[Extracted data entries]
--- START ---
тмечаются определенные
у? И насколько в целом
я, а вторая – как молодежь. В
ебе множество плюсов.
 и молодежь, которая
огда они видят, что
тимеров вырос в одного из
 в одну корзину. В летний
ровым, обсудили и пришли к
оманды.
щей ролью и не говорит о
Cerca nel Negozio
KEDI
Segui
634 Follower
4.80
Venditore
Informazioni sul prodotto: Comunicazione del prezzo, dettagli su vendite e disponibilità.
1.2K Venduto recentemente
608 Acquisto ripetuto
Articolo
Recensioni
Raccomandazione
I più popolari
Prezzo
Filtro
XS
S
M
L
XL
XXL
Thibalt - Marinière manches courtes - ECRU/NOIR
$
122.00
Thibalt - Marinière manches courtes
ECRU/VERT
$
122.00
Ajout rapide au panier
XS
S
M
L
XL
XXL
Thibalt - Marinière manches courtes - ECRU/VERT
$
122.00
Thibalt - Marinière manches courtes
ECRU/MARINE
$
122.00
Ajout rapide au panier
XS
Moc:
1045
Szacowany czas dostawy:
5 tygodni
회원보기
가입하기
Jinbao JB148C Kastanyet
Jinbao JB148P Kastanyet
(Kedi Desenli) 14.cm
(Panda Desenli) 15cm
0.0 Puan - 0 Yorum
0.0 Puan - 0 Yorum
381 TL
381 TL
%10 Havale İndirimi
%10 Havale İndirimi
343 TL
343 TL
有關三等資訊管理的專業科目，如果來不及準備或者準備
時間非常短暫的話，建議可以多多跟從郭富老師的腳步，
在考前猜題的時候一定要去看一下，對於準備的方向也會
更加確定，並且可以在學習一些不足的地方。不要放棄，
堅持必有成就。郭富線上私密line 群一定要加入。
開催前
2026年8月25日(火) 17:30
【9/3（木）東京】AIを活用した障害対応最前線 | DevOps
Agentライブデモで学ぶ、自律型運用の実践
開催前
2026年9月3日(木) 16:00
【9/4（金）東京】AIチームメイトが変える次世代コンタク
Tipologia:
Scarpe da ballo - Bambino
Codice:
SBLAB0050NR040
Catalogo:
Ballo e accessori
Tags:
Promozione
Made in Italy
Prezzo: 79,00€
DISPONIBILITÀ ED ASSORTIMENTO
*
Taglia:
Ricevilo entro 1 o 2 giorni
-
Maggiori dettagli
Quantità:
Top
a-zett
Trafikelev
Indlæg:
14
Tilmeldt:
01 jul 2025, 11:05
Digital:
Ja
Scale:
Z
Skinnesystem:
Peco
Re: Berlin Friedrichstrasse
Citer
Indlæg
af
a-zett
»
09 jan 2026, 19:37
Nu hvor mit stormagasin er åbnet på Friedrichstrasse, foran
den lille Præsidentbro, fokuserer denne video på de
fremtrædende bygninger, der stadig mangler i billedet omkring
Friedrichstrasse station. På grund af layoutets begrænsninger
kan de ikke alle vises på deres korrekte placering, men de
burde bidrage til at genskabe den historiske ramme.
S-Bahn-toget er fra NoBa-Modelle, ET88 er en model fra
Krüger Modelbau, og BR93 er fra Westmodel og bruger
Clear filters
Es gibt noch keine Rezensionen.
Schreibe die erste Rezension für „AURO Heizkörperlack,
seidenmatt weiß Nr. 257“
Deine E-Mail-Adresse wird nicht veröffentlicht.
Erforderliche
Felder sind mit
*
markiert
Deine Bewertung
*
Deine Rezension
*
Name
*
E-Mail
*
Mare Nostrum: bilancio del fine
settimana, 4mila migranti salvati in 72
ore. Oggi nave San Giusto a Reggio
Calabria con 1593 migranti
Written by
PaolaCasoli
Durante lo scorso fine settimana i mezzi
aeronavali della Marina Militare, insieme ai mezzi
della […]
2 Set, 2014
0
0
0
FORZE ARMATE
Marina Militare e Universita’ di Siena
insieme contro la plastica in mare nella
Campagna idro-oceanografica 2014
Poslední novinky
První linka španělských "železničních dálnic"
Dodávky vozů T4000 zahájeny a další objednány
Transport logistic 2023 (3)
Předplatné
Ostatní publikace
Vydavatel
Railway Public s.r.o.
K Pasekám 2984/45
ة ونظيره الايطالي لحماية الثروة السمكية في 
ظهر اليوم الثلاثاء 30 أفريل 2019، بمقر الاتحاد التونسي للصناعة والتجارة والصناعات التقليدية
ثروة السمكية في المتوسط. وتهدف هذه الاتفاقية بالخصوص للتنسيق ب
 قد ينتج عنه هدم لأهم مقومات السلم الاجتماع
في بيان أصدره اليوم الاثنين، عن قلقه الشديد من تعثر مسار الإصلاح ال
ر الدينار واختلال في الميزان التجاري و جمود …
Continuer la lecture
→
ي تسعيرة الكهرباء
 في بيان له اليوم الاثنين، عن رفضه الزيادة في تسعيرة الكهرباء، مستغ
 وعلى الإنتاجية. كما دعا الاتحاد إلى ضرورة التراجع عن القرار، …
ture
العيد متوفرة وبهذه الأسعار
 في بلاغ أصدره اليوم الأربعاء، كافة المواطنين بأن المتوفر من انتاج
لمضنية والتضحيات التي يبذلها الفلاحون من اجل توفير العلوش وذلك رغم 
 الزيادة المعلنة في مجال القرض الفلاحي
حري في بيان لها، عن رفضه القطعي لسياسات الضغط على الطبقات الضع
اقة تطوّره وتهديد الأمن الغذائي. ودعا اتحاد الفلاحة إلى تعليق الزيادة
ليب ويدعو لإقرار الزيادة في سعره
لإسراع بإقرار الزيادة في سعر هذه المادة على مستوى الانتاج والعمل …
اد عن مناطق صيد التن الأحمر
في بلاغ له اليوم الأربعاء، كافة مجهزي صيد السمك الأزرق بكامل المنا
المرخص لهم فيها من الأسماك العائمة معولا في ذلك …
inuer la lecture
--- END ---
| Work item |
Rename "Thibalt" to "Thibault" everywhere it occurs in the lines above. Leave every other part of the lines unchanged.

| Solution for this exercise |
тмечаются определенные
у? И насколько в целом
я, а вторая – как молодежь. В
ебе множество плюсов.
 и молодежь, которая
огда они видят, что
тимеров вырос в одного из
 в одну корзину. В летний
ровым, обсудили и пришли к
оманды.
щей ролью и не говорит о
Cerca nel Negozio
KEDI
Segui
634 Follower
4.80
Venditore
Informazioni sul prodotto: Comunicazione del prezzo, dettagli su vendite e disponibilità.
1.2K Venduto recentemente
608 Acquisto ripetuto
Articolo
Recensioni
Raccomandazione
I più popolari
Prezzo
Filtro
XS
S
M
L
XL
XXL
Thibault - Marinière manches courtes - ECRU/NOIR
$
122.00
Thibault - Marinière manches courtes
ECRU/VERT
$
122.00
Ajout rapide au panier
XS
S
M
L
XL
XXL
Thibault - Marinière manches courtes - ECRU/VERT
$
122.00
Thibault - Marinière manches courtes
ECRU/MARINE
$
122.00
Ajout rapide au panier
XS
Moc:
1045
Szacowany czas dostawy:
5 tygodni
회원보기
가입하기
Jinbao JB148C Kastanyet
Jinbao JB148P Kastanyet
(Kedi Desenli) 14.cm
(Panda Desenli) 15cm
0.0 Puan - 0 Yorum
0.0 Puan - 0 Yorum
381 TL
381 TL
%10 Havale İndirimi
%10 Havale İndirimi
343 TL
343 TL
有關三等資訊管理的專業科目，如果來不及準備或者準備
時間非常短暫的話，建議可以多多跟從郭富老師的腳步，
在考前猜題的時候一定要去看一下，對於準備的方向也會
更加確定，並且可以在學習一些不足的地方。不要放棄，
堅持必有成就。郭富線上私密line 群一定要加入。
開催前
2026年8月25日(火) 17:30
【9/3（木）東京】AIを活用した障害対応最前線 | DevOps
Agentライブデモで学ぶ、自律型運用の実践
開催前
2026年9月3日(木) 16:00
【9/4（金）東京】AIチームメイトが変える次世代コンタク
Tipologia:
Scarpe da ballo - Bambino
Codice:
SBLAB0050NR040
Catalogo:
Ballo e accessori
Tags:
Promozione
Made in Italy
Prezzo: 79,00€
DISPONIBILITÀ ED ASSORTIMENTO
*
Taglia:
Ricevilo entro 1 o 2 giorni
-
Maggiori dettagli
Quantità:
Top
a-zett
Trafikelev
Indlæg:
14
Tilmeldt:
01 jul 2025, 11:05
Digital:
Ja
Scale:
Z
Skinnesystem:
Peco
Re: Berlin Friedrichstrasse
Citer
Indlæg
af
a-zett
»
09 jan 2026, 19:37
Nu hvor mit stormagasin er åbnet på Friedrichstrasse, foran
den lille Præsidentbro, fokuserer denne video på de
fremtrædende bygninger, der stadig mangler i billedet omkring
Friedrichstrasse station. På grund af layoutets begrænsninger
kan de ikke alle vises på deres korrekte placering, men de
burde bidrage til at genskabe den historiske ramme.
S-Bahn-toget er fra NoBa-Modelle, ET88 er en model fra
Krüger Modelbau, og BR93 er fra Westmodel og bruger
Clear filters
Es gibt noch keine Rezensionen.
Schreibe die erste Rezension für „AURO Heizkörperlack,
seidenmatt weiß Nr. 257“
Deine E-Mail-Adresse wird nicht veröffentlicht.
Erforderliche
Felder sind mit
*
markiert
Deine Bewertung
*
Deine Rezension
*
Name
*
E-Mail
*
Mare Nostrum: bilancio del fine
settimana, 4mila migranti salvati in 72
ore. Oggi nave San Giusto a Reggio
Calabria con 1593 migranti
Written by
PaolaCasoli
Durante lo scorso fine settimana i mezzi
aeronavali della Marina Militare, insieme ai mezzi
della […]
2 Set, 2014
0
0
0
FORZE ARMATE
Marina Militare e Universita’ di Siena
insieme contro la plastica in mare nella
Campagna idro-oceanografica 2014
Poslední novinky
První linka španělských "železničních dálnic"
Dodávky vozů T4000 zahájeny a další objednány
Transport logistic 2023 (3)
Předplatné
Ostatní publikace
Vydavatel
Railway Public s.r.o.
K Pasekám 2984/45
ة ونظيره الايطالي لحماية الثروة السمكية في 
ظهر اليوم الثلاثاء 30 أفريل 2019، بمقر الاتحاد التونسي للصناعة والتجارة والصناعات التقليدية
ثروة السمكية في المتوسط. وتهدف هذه الاتفاقية بالخصوص للتنسيق ب
 قد ينتج عنه هدم لأهم مقومات السلم الاجتماع
في بيان أصدره اليوم الاثنين، عن قلقه الشديد من تعثر مسار الإصلاح ال
ر الدينار واختلال في الميزان التجاري و جمود …
Continuer la lecture
→
ي تسعيرة الكهرباء
 في بيان له اليوم الاثنين، عن رفضه الزيادة في تسعيرة الكهرباء، مستغ
 وعلى الإنتاجية. كما دعا الاتحاد إلى ضرورة التراجع عن القرار، …
ture
العيد متوفرة وبهذه الأسعار
 في بلاغ أصدره اليوم الأربعاء، كافة المواطنين بأن المتوفر من انتاج
لمضنية والتضحيات التي يبذلها الفلاحون من اجل توفير العلوش وذلك رغم 
 الزيادة المعلنة في مجال القرض الفلاحي
حري في بيان لها، عن رفضه القطعي لسياسات الضغط على الطبقات الضع
اقة تطوّره وتهديد الأمن الغذائي. ودعا اتحاد الفلاحة إلى تعليق الزيادة
ليب ويدعو لإقرار الزيادة في سعره
لإسراع بإقرار الزيادة في سعر هذه المادة على مستوى الانتاج والعمل …
اد عن مناطق صيد التن الأحمر
في بلاغ له اليوم الأربعاء، كافة مجهزي صيد السمك الأزرق بكامل المنا
المرخص لهم فيها من الأسماك العائمة معولا في ذلك …
inuer la lecture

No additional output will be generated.